文化大*中,有两个字的异变倒是很典型的。一个是“揪出牛鬼蛇神”的“揪”,一个是“防止资本主义复辟”的“辟”。“揪”,普通话念jiū,永康土语说白音也是jiū(如“揪头发”),永康话的文字读音还是jiū。可是,也不知是出自哪个造反派头头的口号“榜样音”还是其他什么原因,总之,当时在永康的许许多多地方,大会小会喊口号读文件,什么时候都是震天价一个“qiū”。你是明白人,但是你纠正不得;那么多的人喊qiū,那么多的人读qiū,你是有那个胆量也没那个能耐呵!还是让它“一片秋声”揪到头吧。“辟”,一音pì,为开放、驱除、驳斥之类的意思;一音bì,意义之一是指旧时的帝位。在这里,“辟”,无疑应读为bì。可是,在当时那乱糟糟的大场面小场合中,真是“千人同声”“万众共音”,一口一个pié(土语音)。一天,一位教过“私塾”的老先生跟我轻轻说道:这字应念“璧”(土语读音为bé、普通话里无此音节,这是不得已而为“永康普通”造的。后面再有此情况,不再说明)呀,怎么变成“劈”(土语读音为pié)了?我吓了一跳:好你个老学究,你多什么事哟,你看看这“千人共劈”“万众一声”的阵势,不怕造反派们“劈”你个两爿开啊!
我也不知道这两个字现在演变成哪般模样了。不过,就像今天的年轻永康侬把“秘书”演变成“墨书”一样,当时那么多的人喊“秋”叫“劈”,其演变之烈,与废“闭”立“墨”相比只怕是有过之而无不及吧?这肯定是真正的演变了。
这些演变,虽说其根本原因只在于某些人对永康话旧读音的无知,但是历史是尊重它们的,我们是尊重历史的,所以,我们不得不承认,它们的确是一种“演变”,而且,也可谓是一种语言创造。
说到语言创造,我们永康侬不光有功于字音,对字形的进步,也是颇有贡献的。
历史上那个武则天,当了皇帝,为自己造了个“曌”字当名字,这虽有点自负,不过确是才情毕露的:日月当空者,舍我其谁欤?

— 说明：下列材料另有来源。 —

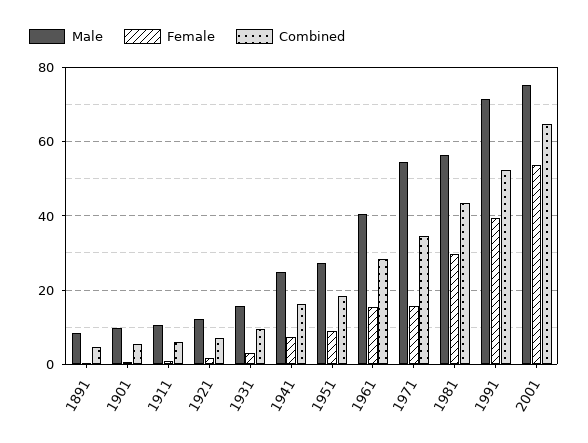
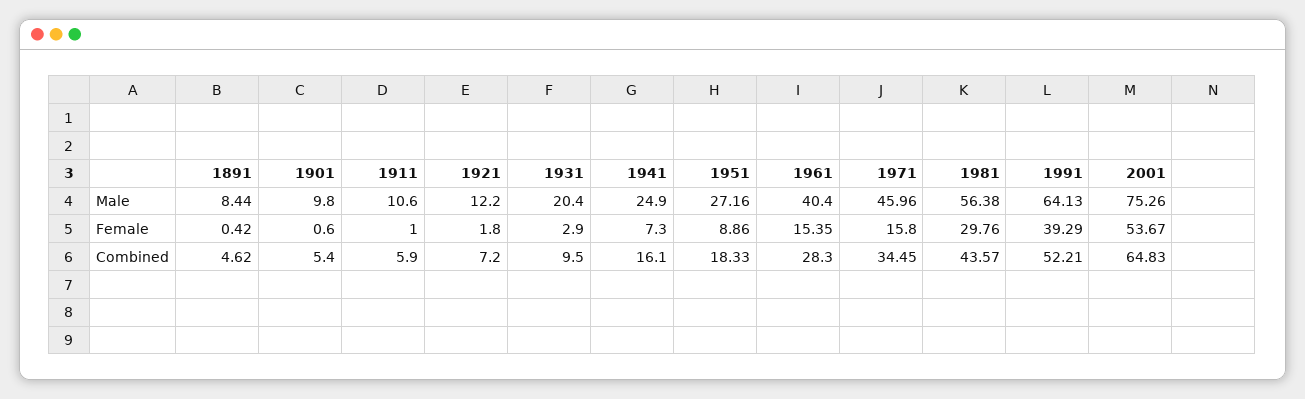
  {
    "Male": {
      "1891": 8.44,
      "1901": 9.8,
      "1911": 10.6,
      "1921": 12.2,
-     "1931": 16,
+     "1931": 20.4,
      "1941": 24.9,
      "1951": 27.16,
      "1961": 40.4,
-     "1971": 54,
+     "1971": 45.96,
      "1981": 56.38,
-     "1991": 72,
+     "1991": 64.13,
      "2001": 75.26
    },
    "Female": {
      "1891": 0.42,
      "1901": 0.6,
      "1911": 1,
      "1921": 1.8,
      "1931": 2.9,
      "1941": 7.3,
      "1951": 8.86,
      "1961": 15.35,
      "1971": 15.8,
      "1981": 29.76,
      "1991": 39.29,
      "2001": 53.67
    },
    "Combined": {
      "1891": 4.62,
      "1901": 5.4,
      "1911": 5.9,
      "1921": 7.2,
      "1931": 9.5,
      "1941": 16.1,
      "1951": 18.33,
      "1961": 28.3,
      "1971": 34.45,
      "1981": 43.57,
      "1991": 52.21,
      "2001": 64.83
    }
  }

永康侬造字,自不可跟武大娘相提并论,但实用是实用的。比如,过去生产队记工分的记工员,记农活时常常遭遇“字好写”的难处。譬如,铲除稻子割后留下的那些“茬”这个农话,叫“sé稻juā”;要记它是不容易。sé虽难写,尚可以铲代之,而juā却连代也难。想不到他们竟造出了一个“不”字,勿像沙麻酥,勿像连面胡,说是“木”字已被斫了头,说是“不”字末笔长捺不似点。意义就是取树木砍了枝干留下的部分,永康侬叫“树不(juā)”。后来,我在文字改革出版社编人民日报出版社出版的《难字表》一书中见到真有一个“不”字时,不禁大吃一惊,怎么竟有此等奇迹?这些记工员真是神通广大了。虽然,记工员们的“不”与《难字表》中的“不”(读niè,是“没有枝叶的树干”的意思)有一定的距离,但是它的出现毕竟是生产、生活发展的需要,是很实在很实用的,应当说,这是一种很不简单的创造。

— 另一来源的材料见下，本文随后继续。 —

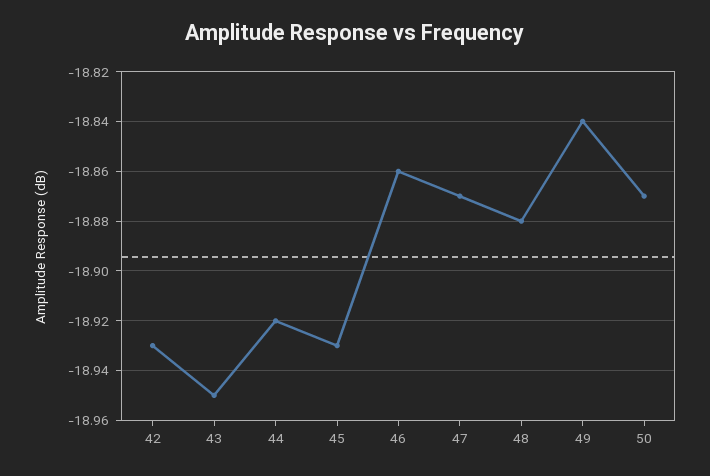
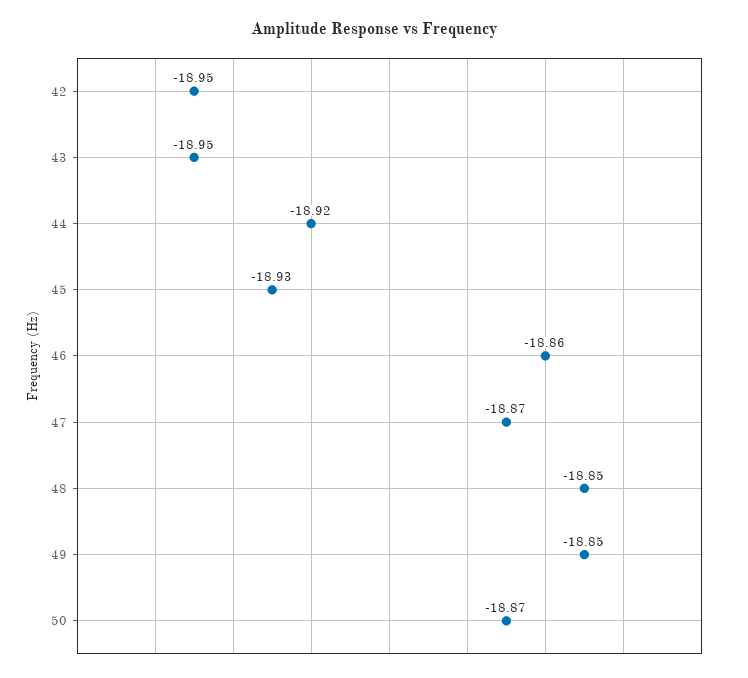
  {
-   "42": -18.93,
+   "42": -18.95,
    "43": -18.95,
    "44": -18.92,
    "45": -18.93,
    "46": -18.86,
    "47": -18.87,
-   "48": -18.88,
+   "48": -18.85,
-   "49": -18.84,
+   "49": -18.85,
    "50": -18.87
  }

永康民间还流传过“有、 、冇”这么一组字。它们的永康读者顺次是yǒu、niè、nèi(通行汉字里没见“ ”字,而“冇”,虽有其字却念(mǎo)。它们的意义是:有,与普通话同; ,有是有点,但不多;冇,完全没有。也不知是哪一位永康的“仓颉”,竟有如此的造字机智。虽然它们(有、 、冇之类)不一定能完全走进汉语大家庭,但是,我们永康侬是绝对不应该消灭它们的历史地位的。
从“墨书”一直说来,虽似蜻蜓点水,却也已涉及永康话“音”、“形”两方面的演变。先告一段落吧,因为再说下去就要涉及庞大繁杂的内容了,那就是“义”的演变(无论单字、词语汇),那真是辽阔无边的。鄙人才疏学浅,只能打打散串,实在难当重任,只好奉拳拳之心,期盼方家大手笔登足是域了。